Experimental signature of bandgap opening in bilayer graphene at metal contacts

TL;DR

This study provides experimental evidence of a bandgap opening at metal contacts in bilayer graphene, affecting device behavior and contact resistance, unlike single-layer graphene.

Contribution

It demonstrates the presence of a bandgap at metal-BLG interfaces through superlinear I-V characteristics, a novel observation not seen in single-layer graphene.

Findings

Superlinear I-V indicates bandgap at metal-BLG interface.

Bandgap is influenced by surface charge transfer and doping.
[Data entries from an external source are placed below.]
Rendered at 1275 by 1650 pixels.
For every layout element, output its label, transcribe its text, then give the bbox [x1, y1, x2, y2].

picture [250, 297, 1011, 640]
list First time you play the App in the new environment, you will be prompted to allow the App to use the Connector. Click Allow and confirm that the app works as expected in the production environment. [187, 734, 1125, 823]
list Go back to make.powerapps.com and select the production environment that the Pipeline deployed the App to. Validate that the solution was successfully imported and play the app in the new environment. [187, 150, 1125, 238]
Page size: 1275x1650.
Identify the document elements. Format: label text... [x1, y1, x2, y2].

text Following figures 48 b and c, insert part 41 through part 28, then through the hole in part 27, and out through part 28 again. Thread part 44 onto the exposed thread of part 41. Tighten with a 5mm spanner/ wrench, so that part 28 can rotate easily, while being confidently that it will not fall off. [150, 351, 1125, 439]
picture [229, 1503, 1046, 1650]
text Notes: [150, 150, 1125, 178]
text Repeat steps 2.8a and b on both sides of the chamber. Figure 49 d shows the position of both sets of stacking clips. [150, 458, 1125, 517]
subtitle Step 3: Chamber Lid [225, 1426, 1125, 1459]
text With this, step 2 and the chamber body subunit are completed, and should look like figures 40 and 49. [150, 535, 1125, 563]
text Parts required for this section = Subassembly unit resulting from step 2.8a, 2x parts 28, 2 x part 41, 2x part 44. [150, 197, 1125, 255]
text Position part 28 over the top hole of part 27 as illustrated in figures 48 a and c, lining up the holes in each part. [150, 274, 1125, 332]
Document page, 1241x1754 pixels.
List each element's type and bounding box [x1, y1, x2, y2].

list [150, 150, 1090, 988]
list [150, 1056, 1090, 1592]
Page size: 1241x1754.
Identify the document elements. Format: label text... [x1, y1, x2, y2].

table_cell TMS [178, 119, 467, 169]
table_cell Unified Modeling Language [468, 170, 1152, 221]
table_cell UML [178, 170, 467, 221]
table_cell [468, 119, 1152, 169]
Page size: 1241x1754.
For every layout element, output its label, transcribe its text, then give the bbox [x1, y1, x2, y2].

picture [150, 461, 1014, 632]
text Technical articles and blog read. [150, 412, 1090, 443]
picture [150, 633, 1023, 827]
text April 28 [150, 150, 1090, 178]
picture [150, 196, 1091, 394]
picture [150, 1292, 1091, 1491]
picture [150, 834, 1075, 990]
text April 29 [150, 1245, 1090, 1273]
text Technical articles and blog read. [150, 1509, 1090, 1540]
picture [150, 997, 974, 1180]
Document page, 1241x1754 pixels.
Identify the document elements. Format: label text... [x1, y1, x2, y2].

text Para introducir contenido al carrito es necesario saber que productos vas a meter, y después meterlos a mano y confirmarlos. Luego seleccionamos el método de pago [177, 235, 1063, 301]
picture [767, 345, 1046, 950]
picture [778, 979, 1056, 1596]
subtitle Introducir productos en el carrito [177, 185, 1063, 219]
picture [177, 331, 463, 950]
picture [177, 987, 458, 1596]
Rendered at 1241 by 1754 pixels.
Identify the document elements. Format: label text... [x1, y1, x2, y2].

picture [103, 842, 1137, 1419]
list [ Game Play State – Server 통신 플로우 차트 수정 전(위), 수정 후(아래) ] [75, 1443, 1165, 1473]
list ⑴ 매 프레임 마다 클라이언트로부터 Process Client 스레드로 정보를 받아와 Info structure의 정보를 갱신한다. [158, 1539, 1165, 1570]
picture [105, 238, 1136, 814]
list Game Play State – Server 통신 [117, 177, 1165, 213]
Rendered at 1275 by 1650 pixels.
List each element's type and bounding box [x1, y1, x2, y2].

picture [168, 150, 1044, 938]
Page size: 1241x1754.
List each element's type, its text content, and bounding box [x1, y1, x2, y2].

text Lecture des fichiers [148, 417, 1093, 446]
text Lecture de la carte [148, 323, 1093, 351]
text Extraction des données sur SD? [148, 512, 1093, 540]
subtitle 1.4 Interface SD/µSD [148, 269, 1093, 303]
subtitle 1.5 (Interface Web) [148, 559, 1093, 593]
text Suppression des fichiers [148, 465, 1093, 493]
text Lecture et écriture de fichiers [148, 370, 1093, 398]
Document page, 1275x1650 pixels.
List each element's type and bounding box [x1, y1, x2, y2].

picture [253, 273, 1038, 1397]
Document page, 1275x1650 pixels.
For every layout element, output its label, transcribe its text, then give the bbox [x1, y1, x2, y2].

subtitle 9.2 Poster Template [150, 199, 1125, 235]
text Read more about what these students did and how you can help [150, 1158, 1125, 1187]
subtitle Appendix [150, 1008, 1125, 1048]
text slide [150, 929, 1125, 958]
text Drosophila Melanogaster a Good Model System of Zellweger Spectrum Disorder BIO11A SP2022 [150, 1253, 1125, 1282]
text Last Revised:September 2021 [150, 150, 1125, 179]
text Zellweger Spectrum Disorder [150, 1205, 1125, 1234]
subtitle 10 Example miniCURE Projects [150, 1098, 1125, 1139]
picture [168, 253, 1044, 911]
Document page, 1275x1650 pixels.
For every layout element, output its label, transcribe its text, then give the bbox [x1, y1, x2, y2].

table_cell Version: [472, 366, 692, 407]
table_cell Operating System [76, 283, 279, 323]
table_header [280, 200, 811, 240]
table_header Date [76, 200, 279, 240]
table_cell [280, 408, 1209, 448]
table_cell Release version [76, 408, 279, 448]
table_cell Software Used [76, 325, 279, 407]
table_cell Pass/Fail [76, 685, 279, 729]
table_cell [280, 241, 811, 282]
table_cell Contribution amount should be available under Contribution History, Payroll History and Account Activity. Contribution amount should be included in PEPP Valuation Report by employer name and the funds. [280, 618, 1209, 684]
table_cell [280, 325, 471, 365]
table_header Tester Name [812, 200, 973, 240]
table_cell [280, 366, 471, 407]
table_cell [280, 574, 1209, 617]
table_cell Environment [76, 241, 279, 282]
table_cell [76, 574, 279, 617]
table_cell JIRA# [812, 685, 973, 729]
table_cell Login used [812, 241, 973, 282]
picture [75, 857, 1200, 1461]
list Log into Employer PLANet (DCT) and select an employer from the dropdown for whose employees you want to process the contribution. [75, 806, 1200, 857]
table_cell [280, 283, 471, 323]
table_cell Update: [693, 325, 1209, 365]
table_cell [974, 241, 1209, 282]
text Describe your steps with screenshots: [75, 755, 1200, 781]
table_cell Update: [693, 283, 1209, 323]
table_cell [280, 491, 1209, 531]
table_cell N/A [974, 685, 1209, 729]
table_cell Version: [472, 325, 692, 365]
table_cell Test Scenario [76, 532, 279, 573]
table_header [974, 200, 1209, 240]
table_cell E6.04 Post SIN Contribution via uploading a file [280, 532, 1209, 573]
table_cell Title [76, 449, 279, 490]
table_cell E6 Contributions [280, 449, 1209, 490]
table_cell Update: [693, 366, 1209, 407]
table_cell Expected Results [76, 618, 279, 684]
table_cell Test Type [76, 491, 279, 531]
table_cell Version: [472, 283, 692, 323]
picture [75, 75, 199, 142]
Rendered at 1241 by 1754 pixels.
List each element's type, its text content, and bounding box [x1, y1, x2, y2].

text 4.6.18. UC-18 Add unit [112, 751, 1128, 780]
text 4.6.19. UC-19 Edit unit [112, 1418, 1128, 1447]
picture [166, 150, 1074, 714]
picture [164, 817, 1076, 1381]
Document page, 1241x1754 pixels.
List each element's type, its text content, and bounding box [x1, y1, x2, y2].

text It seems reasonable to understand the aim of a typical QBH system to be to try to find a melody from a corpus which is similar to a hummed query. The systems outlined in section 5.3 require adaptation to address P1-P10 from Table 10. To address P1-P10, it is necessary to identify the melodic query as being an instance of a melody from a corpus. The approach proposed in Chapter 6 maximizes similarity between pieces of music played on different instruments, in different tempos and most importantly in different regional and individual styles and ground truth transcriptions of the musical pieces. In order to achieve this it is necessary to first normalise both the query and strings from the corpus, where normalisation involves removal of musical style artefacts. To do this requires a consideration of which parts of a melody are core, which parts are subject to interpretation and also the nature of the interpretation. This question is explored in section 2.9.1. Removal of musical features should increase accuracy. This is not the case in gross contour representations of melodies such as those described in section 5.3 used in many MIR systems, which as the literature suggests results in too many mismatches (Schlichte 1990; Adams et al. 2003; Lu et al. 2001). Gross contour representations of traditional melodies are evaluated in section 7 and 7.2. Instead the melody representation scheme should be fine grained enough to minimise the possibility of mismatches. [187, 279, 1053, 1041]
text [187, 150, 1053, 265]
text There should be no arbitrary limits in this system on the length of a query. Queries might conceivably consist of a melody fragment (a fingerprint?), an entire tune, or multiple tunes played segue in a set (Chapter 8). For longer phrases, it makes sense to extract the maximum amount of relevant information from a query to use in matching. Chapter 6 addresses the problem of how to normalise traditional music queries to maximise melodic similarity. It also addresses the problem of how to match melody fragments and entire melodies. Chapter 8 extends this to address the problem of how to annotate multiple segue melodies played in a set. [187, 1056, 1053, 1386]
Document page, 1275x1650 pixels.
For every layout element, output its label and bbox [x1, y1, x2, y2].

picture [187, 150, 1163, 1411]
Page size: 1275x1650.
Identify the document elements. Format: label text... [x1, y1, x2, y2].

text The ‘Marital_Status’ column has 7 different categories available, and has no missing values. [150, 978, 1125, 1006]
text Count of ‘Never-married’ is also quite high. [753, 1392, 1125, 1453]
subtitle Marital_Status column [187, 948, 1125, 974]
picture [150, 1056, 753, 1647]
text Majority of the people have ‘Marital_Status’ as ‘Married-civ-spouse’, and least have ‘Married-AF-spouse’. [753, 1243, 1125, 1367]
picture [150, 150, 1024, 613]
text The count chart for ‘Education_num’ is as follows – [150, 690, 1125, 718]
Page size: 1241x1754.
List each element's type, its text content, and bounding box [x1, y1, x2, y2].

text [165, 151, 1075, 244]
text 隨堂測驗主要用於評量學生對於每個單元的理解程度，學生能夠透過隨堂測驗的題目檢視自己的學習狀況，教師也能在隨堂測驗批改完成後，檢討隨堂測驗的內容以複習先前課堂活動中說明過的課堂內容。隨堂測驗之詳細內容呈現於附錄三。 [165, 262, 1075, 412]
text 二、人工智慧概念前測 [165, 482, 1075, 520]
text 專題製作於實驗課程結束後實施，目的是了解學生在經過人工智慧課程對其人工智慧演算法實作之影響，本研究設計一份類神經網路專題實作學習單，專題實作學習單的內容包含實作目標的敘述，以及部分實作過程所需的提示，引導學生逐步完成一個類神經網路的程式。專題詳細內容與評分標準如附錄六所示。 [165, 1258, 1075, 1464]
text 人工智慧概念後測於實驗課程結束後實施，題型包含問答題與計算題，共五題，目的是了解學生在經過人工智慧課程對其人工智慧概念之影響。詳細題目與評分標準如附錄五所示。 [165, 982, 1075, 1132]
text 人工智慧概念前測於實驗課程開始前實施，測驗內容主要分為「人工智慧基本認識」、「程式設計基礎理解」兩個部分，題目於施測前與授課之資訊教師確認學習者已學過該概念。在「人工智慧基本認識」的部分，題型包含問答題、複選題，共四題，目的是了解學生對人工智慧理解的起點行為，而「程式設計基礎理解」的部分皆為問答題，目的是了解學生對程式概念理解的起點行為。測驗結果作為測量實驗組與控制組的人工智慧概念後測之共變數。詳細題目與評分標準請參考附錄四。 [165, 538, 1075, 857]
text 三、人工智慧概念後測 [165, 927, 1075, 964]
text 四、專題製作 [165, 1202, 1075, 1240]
No superlinearity observed in single-layer graphene.

Abstract

Bilayer graphene (BLG) possesses a finite bandgap when a potential difference is introduced between the two graphene layers. The potential difference is known to be introduced by surface charge transfer. Thus, it is expected that a finite bandgap exists at the metal contacts. The bandgap at the metal-BLG interface can be detected by the superlinear current-voltage characteristics in back-gate field-effect transistors, caused by carriers tunneling through the bandgap. The superlinearity was higher in the positively gated region, attributed to hole doping from the Cr/Au electrodes. The control experiments using single-layer graphene (SLG) did not have a superlinearity, which is consistent with the fact that a sizeable bandgap is not expected at the metal-SLG interface. The opening of a bandgap at the metal-BLG interface is an additional source of electrode-contact resistance.